It was my senior year in high school, in the toxic waste site also known as Hancock, Minnesota (1978 pop. 815). We were asked to do senior profiles for the yearbook, and one of the questions asked was “Who is your favorite movie actor?” It being 1978, you can imagine the variety of answers. Someone said Woody Allen, as I recall, others chose John Travolta or Sylvester Stallone, and I’m fairly sure somebody said Raquel Welch.
I picked Sidney Poitier, partly to flummox my classmates (most of whom had never seen a black person live before; I was always doing things like that), but also because he really was a favorite of mine. The Defiant Ones, A Patch of Blue, To Sir With Love – I’d seen them all at one time or another, on the Saturday late show or the weekday matinees I used to watch during the summer. In the Heat of the Night was perhaps my favorite; frankly, I still don’t see how Rod Steiger, good as he was, got an Oscar for that movie rather than the non-nominated Poitier.
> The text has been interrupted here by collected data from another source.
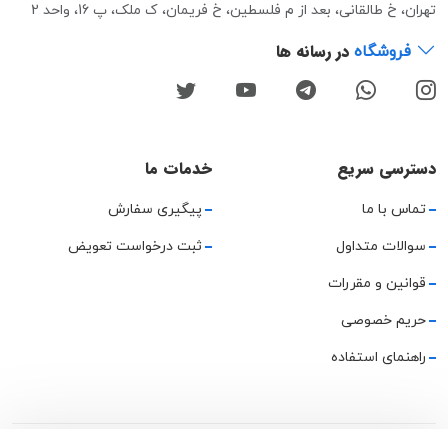
تهران، خ طالقانی، بعد از م فلسطین، خ فریمان، ک ملک، پ 16، واحد 2
در رسانه ها
فروشگاه
دسترسی سریع
خدمات ما
تماس با ما
پیگیری سفارش
سوالات متداول
ثبت درخواست تعویض
قوانین و مقررات
حریم خصوصی
راهنمای استفاده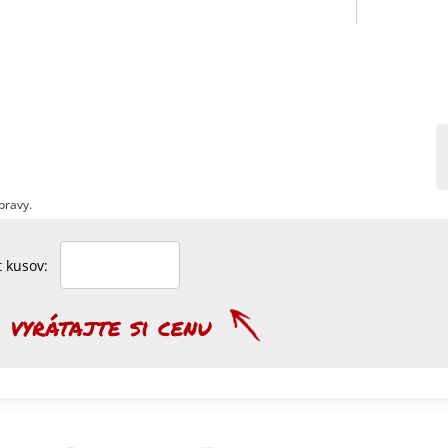
pravy.
et kusov: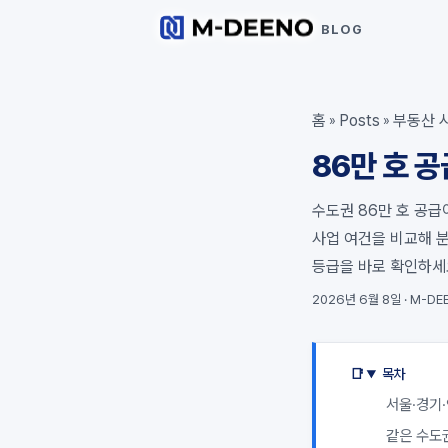
BLOG
홈
Posts
부동산 
»
»
86만 호 
수도권 86만 호 공급
사업 여건을 비교해 분
등급을 바로 확인하세
2026년 6월 8일
·
M-DEE
목차
서울·경기·
같은 수도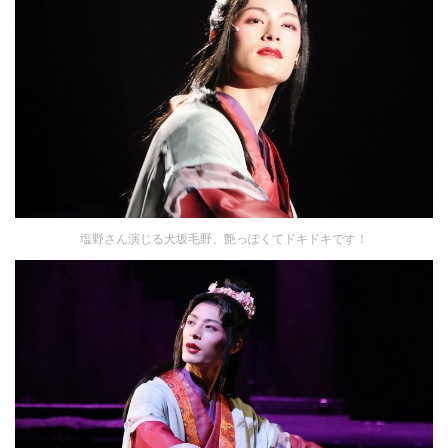
塩野さん演じる犬坂毛野、艶っぽくてドキドキです！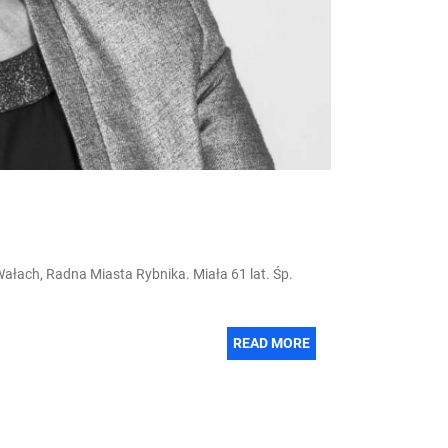
ałach, Radna Miasta Rybnika. Miała 61 lat. Śp.
READ MORE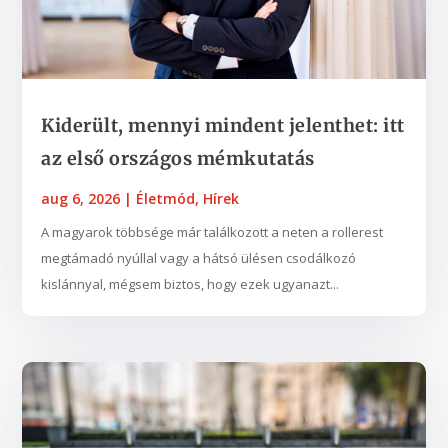
Kiderült, mennyi mindent jelenthet: itt
az első országos mémkutatás
aug 6, 2026
|
Életmód
,
Hírek
A magyarok többsége már találkozott a neten a rollerest
megtámadó nyúllal vagy a hátsó ülésen csodálkozó
kislánnyal, mégsem biztos, hogy ezek ugyanazt...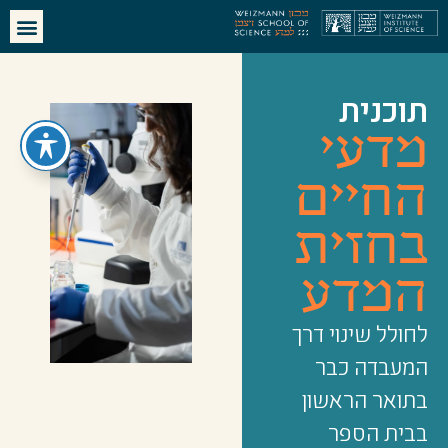
תוכנית
מדעי
החיים
בחזית
המדע
לחולל שינוי דרך
המעבדה כבר
בתואר הראשון
בבית הספר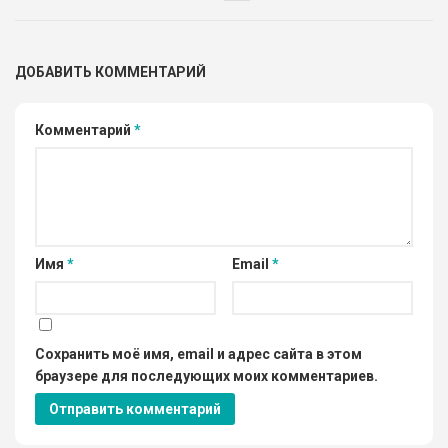
ДОБАВИТЬ КОММЕНТАРИЙ
Комментарий
*
Имя
*
Email
*
Сохранить моё имя, email и адрес сайта в этом
браузере для последующих моих комментариев.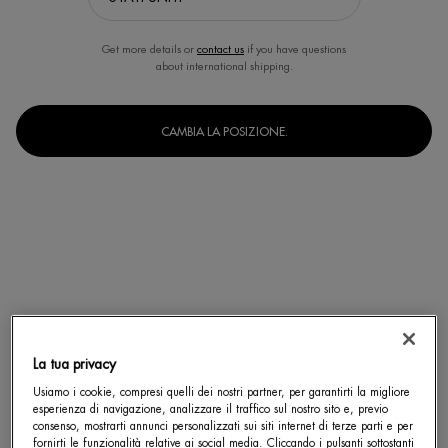
Get more details or
contact us
if you have questions
about international shipping.
CAMBIA LA POSIZIONE.
La tua privacy
Usiamo i cookie, compresi quelli dei nostri partner, per garantirti la migliore
Un formato disponibile
esperienza di navigazione, analizzare il traffico sul nostro sito e, previo
50 ml
Selected
, 1 of 1
consenso, mostrarti annunci personalizzati sui siti internet di terze parti e per
fornirti le funzionalità relative ai social media. Cliccando i pulsanti sottostanti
What I always liked about Sidney Poitier was his class, his dignity, his ability to rise above the situation. Michael Moriarty likes it too, in his interesting and quite insightful column Friday for Big Hollywood. As John Nolte notes in one of the comments, though Poitier in real life may be a lefty, when he’s on the screen class trumps everything. The man has it, and so it was a real pleasure to read in Moriarty’s piece that he not only has it on-screen, but off-screen as well.